İşçinin, emekçinin bayramı 1 Mayıs geldi. Yarın emekçi kitleler meydanları dolduracak. 1 Mayıs için haftalardır Taksim’e çağrı yapan Arzu Çerkezoğlu Cumhuriyet TV’de iktidarın Taksim yasağını değerlendirdi.
Uluslararası Birlik mücadele ve Dayanışma Günü 1 Mayıs, yarın ülke genelinde kutlanacak. Sendikalar, demokratik kitle örgütleri haftalar öncesinden bu yıl 1 Mayıs’ı Taksim’de kutlama çağrısı yaptı.
Anayasa Mahkemesi’nin geçtiğimiz yıl ekim ayında Taksim yasağının hukuksuz olduğuna hükmetmesinin ardından Taksim çağrısı büyüdü.
İktidar tarafından gelen açıklamalar ise Taksim yasağının devam edeceği yönünde.
Konuya dair Cumhuriyet TV’ye değerlendirmelerde bulunan Devrimci İşçi Sendikaları Konfederasyonu (DİSK) Genel Başkanı Arzu Çerkezoğlu, Taksim’i özgürleştirmenin demokrasi açısından elzem olduğunu vurguladı.
“HUKUK DIŞI YASAK SON BULMALI”

═══

### [Görev yönergeleri]
• A. 1 Mayıs haberine göre şu ifadeler doğru mu: (i) Anayasa Mahkemesi geçen yıl ekim ayında Taksim yasağının hukuksuz olduğuna karar verdi; (ii) iktidar Taksim yasağının kaldırılacağını açıkladı; (iii) Arzu Çerkezoğlu DİSK Genel Başkanıdır? Her birine evet ya da hayır deyip haberdeki belirleyici sözleri aynen alıntılayın.
• B. Aşağıdaki listenin başından "generated from 洗濯バサミ." geçen satıra kadar, o satır da dahil, tüm satırları aynen yineleyin.
Haber ile liste ayrı kaynaklardan alınmıştır.

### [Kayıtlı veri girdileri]
═══

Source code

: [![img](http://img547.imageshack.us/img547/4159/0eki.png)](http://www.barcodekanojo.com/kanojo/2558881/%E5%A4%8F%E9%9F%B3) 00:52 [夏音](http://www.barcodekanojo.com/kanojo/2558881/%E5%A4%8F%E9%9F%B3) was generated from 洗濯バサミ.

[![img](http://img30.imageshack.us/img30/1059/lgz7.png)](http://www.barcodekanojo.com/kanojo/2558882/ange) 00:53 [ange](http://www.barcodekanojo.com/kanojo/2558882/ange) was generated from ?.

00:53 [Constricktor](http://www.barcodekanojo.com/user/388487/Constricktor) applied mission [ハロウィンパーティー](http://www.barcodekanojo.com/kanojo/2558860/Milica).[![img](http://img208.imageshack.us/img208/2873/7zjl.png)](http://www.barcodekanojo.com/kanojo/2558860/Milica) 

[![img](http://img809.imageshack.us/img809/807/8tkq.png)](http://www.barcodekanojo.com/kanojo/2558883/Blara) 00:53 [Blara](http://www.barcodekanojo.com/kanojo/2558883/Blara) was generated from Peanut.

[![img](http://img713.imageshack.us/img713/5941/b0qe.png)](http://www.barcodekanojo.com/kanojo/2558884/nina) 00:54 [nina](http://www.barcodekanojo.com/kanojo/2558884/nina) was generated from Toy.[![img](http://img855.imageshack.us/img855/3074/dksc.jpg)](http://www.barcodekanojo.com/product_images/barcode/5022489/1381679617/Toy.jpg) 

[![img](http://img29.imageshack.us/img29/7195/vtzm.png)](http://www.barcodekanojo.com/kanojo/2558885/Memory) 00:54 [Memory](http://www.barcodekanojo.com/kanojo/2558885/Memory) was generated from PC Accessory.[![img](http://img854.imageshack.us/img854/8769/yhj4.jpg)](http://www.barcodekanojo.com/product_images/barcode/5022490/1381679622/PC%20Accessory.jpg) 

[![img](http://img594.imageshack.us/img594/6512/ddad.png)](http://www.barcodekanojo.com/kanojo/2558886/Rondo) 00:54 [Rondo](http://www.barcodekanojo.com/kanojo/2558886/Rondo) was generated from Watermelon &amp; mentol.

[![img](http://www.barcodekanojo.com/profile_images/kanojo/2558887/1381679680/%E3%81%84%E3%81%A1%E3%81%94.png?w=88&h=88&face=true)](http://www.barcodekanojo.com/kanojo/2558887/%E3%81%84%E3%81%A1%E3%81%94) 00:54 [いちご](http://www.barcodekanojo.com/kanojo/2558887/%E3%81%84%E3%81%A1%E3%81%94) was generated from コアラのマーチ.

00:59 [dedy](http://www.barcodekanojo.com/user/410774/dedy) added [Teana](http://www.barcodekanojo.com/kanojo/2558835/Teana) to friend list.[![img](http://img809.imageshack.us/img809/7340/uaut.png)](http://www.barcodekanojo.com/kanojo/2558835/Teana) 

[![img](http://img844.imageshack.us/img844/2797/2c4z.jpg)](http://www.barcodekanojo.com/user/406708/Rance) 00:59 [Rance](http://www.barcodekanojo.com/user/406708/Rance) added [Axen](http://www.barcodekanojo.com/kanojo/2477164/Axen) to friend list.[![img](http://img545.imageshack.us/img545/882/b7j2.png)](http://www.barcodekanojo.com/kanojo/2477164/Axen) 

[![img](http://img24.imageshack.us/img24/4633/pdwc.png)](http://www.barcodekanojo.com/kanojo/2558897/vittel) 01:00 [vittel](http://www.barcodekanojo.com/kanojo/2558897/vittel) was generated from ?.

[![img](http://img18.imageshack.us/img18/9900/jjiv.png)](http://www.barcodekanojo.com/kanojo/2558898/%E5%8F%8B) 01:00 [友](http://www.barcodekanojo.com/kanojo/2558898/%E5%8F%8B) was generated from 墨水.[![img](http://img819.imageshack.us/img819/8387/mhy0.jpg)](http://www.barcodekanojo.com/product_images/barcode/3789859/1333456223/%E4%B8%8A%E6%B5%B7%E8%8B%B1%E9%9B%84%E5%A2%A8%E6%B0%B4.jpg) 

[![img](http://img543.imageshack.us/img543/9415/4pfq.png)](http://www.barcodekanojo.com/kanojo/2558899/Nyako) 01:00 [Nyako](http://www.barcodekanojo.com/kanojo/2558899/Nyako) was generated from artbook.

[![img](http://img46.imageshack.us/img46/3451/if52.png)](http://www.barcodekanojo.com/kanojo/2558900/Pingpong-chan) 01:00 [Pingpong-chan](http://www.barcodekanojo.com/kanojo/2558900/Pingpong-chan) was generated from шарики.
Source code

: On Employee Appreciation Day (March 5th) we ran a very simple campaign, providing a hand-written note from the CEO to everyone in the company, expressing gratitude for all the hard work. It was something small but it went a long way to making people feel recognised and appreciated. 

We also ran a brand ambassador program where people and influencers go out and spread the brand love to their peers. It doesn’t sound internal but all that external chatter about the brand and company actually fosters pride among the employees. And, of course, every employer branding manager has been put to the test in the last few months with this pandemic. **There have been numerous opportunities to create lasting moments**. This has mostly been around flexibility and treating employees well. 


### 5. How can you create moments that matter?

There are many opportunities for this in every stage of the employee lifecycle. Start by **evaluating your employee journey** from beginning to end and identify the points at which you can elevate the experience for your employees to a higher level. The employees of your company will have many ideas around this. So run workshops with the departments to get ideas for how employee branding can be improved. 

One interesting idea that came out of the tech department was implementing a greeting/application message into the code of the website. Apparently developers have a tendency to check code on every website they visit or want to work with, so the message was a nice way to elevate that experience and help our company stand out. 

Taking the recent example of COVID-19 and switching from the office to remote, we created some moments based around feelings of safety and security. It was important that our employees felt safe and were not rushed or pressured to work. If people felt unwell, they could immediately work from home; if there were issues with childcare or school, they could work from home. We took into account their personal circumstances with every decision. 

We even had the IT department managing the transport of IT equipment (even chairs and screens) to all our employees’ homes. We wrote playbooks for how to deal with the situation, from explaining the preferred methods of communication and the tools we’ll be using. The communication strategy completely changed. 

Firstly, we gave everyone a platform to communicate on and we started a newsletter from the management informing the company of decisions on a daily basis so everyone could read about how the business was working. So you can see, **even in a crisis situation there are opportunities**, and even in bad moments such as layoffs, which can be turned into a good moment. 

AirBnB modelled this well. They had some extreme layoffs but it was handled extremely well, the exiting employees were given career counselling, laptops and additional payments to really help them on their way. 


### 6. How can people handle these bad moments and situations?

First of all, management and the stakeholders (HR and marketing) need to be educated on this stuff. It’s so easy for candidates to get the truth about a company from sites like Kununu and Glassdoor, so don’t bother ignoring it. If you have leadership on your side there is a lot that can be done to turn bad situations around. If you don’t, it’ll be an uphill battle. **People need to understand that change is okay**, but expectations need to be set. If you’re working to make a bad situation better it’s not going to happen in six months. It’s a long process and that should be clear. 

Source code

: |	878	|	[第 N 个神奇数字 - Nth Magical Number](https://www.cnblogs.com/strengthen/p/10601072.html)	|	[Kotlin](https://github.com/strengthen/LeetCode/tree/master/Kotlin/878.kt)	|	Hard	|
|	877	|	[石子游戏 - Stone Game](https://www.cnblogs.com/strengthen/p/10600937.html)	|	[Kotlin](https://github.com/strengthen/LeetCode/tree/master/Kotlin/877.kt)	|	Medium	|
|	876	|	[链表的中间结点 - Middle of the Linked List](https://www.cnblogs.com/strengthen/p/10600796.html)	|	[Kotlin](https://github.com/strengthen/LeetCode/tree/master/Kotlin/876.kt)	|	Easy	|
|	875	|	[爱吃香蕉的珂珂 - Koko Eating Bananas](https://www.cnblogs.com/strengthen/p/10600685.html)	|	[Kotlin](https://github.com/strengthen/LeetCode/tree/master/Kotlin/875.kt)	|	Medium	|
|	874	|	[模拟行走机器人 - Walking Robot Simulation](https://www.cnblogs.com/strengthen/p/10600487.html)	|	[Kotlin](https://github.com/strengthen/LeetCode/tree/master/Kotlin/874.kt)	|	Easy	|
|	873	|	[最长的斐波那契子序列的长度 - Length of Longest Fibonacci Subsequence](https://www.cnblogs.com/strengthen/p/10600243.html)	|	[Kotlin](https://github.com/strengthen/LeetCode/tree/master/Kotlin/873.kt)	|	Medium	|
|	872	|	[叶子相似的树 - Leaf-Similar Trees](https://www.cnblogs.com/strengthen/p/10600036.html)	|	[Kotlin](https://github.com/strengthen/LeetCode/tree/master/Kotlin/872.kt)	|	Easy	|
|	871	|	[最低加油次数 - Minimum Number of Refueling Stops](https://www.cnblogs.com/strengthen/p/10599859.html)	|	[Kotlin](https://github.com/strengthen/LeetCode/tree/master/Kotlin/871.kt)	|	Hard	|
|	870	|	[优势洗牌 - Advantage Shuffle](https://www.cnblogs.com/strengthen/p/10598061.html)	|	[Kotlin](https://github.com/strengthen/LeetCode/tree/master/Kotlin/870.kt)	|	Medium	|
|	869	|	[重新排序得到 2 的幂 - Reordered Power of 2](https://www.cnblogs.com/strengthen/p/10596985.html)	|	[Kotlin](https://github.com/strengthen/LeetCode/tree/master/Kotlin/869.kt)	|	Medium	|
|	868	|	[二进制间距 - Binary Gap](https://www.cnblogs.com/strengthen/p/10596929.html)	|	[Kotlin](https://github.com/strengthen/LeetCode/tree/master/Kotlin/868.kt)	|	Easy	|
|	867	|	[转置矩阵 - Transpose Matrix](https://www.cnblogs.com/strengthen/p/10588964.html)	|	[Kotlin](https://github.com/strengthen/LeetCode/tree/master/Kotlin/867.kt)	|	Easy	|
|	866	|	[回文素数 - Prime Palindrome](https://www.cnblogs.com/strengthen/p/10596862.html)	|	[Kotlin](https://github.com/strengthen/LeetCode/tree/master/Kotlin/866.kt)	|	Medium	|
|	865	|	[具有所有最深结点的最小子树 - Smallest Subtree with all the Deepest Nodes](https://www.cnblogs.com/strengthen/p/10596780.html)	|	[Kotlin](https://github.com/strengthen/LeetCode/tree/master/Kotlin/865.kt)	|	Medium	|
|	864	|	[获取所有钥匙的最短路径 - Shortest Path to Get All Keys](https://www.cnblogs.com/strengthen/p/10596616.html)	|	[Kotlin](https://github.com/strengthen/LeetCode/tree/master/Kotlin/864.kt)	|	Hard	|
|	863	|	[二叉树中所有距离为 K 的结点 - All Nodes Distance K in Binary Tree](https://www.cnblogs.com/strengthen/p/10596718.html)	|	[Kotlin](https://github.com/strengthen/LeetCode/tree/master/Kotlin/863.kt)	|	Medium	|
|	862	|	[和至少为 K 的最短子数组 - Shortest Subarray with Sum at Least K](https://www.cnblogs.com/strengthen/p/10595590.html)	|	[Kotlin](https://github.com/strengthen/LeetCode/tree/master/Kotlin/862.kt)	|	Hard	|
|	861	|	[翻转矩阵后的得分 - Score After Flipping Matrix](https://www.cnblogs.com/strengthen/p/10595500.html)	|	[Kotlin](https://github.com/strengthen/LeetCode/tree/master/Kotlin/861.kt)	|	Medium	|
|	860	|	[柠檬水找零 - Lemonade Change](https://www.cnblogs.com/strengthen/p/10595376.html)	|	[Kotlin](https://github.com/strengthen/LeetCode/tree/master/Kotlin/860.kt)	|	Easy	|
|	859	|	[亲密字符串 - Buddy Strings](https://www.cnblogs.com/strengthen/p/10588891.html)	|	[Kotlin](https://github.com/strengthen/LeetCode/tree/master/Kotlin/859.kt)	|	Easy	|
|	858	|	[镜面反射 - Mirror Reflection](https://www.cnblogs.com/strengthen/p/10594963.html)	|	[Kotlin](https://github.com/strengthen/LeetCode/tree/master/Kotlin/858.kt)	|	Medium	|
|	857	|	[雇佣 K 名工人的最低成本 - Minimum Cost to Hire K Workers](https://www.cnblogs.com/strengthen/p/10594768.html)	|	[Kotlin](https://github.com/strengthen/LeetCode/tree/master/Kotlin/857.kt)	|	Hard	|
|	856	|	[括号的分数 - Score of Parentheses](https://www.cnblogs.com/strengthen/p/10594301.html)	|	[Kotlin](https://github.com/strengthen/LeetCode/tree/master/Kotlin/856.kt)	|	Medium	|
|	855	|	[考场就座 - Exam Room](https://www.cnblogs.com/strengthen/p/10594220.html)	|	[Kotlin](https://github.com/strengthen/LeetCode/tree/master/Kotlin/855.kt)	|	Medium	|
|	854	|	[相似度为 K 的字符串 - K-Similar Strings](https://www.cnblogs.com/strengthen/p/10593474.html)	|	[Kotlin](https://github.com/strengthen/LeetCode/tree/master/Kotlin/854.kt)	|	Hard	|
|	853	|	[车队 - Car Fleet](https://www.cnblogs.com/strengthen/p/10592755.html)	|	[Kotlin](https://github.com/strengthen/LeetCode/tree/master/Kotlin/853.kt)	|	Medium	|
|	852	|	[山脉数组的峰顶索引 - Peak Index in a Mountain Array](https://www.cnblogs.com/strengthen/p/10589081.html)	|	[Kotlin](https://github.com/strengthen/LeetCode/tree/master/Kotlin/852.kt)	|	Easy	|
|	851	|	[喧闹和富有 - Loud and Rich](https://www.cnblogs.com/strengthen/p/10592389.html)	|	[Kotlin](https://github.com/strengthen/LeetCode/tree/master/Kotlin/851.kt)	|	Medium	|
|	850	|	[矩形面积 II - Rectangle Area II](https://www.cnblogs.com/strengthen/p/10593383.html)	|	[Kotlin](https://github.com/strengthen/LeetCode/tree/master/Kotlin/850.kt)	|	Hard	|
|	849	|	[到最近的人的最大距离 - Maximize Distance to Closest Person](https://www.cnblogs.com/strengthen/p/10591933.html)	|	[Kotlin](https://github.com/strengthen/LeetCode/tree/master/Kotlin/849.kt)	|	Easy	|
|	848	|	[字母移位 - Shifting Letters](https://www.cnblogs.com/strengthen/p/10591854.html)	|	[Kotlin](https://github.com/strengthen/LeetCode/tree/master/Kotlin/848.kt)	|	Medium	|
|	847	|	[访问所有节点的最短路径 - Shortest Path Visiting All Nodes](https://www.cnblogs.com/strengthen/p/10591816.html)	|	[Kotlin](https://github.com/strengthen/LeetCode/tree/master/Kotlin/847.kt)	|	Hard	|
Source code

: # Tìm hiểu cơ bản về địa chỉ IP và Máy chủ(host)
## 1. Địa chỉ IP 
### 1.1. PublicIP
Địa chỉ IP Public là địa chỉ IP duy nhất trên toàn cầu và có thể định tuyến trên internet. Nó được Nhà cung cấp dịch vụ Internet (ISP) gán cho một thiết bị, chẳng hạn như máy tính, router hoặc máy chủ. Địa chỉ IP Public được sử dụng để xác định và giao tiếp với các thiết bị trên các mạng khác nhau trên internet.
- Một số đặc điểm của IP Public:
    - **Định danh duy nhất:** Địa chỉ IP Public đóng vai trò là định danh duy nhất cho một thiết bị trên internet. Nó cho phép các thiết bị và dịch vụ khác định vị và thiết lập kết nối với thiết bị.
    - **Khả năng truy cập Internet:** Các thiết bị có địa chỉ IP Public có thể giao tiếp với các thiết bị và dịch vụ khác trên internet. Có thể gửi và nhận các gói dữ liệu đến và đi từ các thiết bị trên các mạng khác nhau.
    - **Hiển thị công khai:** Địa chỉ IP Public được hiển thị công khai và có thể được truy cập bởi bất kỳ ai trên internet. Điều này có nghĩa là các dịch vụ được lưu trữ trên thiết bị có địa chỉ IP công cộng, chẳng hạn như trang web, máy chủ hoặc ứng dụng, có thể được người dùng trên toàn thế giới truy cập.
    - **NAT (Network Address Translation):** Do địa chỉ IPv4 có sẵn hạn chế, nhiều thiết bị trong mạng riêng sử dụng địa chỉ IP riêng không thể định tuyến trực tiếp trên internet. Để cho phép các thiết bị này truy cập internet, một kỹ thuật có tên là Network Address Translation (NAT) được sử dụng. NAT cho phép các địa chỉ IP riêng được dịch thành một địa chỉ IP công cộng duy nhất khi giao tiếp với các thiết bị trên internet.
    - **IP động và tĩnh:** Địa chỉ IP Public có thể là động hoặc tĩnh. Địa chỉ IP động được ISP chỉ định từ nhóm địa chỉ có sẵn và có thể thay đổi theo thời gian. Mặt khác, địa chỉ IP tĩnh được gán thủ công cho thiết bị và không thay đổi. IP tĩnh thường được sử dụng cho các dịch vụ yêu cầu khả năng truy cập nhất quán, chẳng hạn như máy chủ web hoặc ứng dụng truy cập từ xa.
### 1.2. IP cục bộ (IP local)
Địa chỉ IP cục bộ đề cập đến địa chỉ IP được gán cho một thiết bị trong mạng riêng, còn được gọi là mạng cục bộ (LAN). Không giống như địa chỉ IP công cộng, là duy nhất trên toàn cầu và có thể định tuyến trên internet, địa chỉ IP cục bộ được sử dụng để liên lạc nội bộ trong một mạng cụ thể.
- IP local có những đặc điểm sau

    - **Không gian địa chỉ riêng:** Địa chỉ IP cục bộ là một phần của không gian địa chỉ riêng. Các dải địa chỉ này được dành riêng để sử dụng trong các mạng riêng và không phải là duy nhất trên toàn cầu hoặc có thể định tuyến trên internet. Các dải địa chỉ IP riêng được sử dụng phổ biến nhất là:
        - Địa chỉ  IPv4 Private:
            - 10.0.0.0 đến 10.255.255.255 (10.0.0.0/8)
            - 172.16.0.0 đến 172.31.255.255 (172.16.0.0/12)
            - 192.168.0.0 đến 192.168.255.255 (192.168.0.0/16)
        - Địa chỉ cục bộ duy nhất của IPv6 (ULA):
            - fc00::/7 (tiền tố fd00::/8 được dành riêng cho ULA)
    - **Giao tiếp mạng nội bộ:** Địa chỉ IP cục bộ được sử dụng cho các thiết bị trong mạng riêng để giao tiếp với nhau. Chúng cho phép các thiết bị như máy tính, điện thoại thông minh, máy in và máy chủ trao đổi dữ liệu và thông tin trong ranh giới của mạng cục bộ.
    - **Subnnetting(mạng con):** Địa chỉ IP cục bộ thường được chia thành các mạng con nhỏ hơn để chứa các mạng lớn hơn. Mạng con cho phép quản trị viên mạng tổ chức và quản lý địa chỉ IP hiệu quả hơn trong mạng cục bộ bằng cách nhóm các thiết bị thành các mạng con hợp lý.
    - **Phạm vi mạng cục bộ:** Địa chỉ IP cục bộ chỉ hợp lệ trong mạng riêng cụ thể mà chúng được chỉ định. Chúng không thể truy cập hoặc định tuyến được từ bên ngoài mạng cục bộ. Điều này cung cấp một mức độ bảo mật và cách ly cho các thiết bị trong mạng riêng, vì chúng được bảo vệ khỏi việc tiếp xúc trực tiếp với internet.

═══

### [Görev yanıtları]
• A.
(i) Evet: "Anayasa Mahkemesi’nin geçtiğimiz yıl ekim ayında Taksim yasağının hukuksuz olduğuna hükmetmesinin"
(ii) Hayır: "İktidar tarafından gelen açıklamalar ise Taksim yasağının devam edeceği yönünde."
(iii) Evet: "Devrimci İşçi Sendikaları Konfederasyonu (DİSK) Genel Başkanı Arzu Çerkezoğlu"

• B.
Source code

: [![img](http://img547.imageshack.us/img547/4159/0eki.png)](http://www.barcodekanojo.com/kanojo/2558881/%E5%A4%8F%E9%9F%B3) 00:52 [夏音](http://www.barcodekanojo.com/kanojo/2558881/%E5%A4%8F%E9%9F%B3) was generated from 洗濯バサミ.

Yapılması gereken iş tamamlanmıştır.